Realistic Data Generation for 6D Pose Estimation of Surgical Instruments

Automation in surgical robotics has the potential to improve patient safety and surgical efficiency, but it is difficult to achieve due to the need for robust perception algorithms. In particular, 6D pose estimation of surgical instruments is critical to enable the automatic execution of surgical maneuvers based on visual feedback. In recent years, supervised deep learning algorithms have shown increasingly better performance at 6D pose estimation tasks; yet, their success depends on the availability of large amounts of annotated data. In household and industrial settings, synthetic data, generated with 3D computer graphics software, has been shown as an alternative to minimize annotation costs of 6D pose datasets. However, this strategy does not translate well to surgical domains as commercial graphics software have limited tools to generate images depicting realistic instrument-tissue interactions. To address these limitations, we propose an improved simulation environment for surgical robotics that enables the automatic generation of large and diverse datasets for 6D pose estimation of surgical instruments.
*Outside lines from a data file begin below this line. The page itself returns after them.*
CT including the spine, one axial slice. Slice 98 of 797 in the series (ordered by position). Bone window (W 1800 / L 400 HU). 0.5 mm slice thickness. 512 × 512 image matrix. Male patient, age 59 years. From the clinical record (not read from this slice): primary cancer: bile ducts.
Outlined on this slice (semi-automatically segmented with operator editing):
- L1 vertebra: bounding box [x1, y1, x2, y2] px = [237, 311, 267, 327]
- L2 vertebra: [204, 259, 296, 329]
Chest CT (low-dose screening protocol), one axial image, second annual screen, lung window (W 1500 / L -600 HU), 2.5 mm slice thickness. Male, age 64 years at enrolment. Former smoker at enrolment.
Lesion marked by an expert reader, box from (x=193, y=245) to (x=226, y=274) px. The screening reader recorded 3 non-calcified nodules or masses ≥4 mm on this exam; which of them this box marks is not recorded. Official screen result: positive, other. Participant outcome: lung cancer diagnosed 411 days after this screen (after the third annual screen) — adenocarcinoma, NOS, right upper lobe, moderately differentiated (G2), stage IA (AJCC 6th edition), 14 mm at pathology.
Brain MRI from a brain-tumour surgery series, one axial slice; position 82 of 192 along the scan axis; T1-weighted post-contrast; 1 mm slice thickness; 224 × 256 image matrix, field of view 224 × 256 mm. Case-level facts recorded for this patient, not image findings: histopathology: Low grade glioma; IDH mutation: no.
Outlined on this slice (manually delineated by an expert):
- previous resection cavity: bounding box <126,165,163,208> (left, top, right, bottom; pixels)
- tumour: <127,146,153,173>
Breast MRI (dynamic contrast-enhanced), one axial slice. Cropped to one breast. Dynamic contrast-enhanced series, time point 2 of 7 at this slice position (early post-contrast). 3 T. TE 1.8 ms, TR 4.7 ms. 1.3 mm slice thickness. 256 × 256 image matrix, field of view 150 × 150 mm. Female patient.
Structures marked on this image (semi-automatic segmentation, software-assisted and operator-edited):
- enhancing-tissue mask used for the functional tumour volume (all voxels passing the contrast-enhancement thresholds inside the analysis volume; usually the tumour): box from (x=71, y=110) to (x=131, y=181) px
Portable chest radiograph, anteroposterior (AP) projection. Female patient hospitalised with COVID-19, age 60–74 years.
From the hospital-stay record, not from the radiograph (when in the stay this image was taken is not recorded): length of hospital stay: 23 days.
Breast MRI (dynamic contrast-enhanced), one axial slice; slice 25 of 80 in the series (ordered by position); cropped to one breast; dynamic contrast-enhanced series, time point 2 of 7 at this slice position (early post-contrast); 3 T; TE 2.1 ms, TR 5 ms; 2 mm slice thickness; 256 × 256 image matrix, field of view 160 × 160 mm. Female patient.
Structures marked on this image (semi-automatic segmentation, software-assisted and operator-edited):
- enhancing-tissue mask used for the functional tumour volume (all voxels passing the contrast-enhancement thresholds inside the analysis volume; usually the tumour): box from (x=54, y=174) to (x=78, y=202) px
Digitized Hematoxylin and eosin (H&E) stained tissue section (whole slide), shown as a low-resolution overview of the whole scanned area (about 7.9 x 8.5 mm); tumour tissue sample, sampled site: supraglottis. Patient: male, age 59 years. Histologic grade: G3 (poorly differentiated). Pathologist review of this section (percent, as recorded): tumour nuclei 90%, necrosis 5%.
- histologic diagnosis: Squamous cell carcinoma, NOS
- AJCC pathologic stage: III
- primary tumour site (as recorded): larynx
Among the improvements, we developed an automated data generation pipeline and an improved surgical scene. To show the applicability of our system, we generated a dataset of 7.5k images with pose annotations of a surgical needle that was used to evaluate a state-of-the-art pose estimation network. The trained model obtained a mean translational error of 2.59mm on a challenging dataset that presented varying levels of occlusion. These results highlight our pipeline's success in training and evaluating novel vision algorithms for surgical robotics applications.

翻译：手术机器人领域的自动化有望提升患者安全与手术效率，但由于需要鲁棒的感知算法，其实现面临挑战。其中，手术器械的六维位姿估计对于基于视觉反馈自动执行手术操作至关重要。近年来，监督式深度学习算法在六维位姿估计任务中展现出持续提升的性能；然而，其成功依赖于大量标注数据的可用性。在家庭和工业场景中，利用三维计算机图形软件生成的合成数据已被证明可降低六维位姿数据集标注成本。但该策略难以直接迁移至手术领域，因为商业图形软件在生成真实器械-组织交互图像方面工具受限。针对这些局限性，我们提出一种改进的手术机器人仿真环境，可自动生成大规模、多样化的手术器械六维位姿估计数据集。其中，我们开发了自动化数据生成流水线并构建了改进的手术场景。为验证系统的适用性，我们生成了包含7.5千张手术针位姿标注图像的数据集，并用于评估当前最先进的位姿估计网络。在呈现不同遮挡程度的挑战性数据集上，训练模型获得了平均平移误差2.59毫米的结果。这些结果凸显了本流水线在训练和评估手术机器人应用新型视觉算法方面的有效性。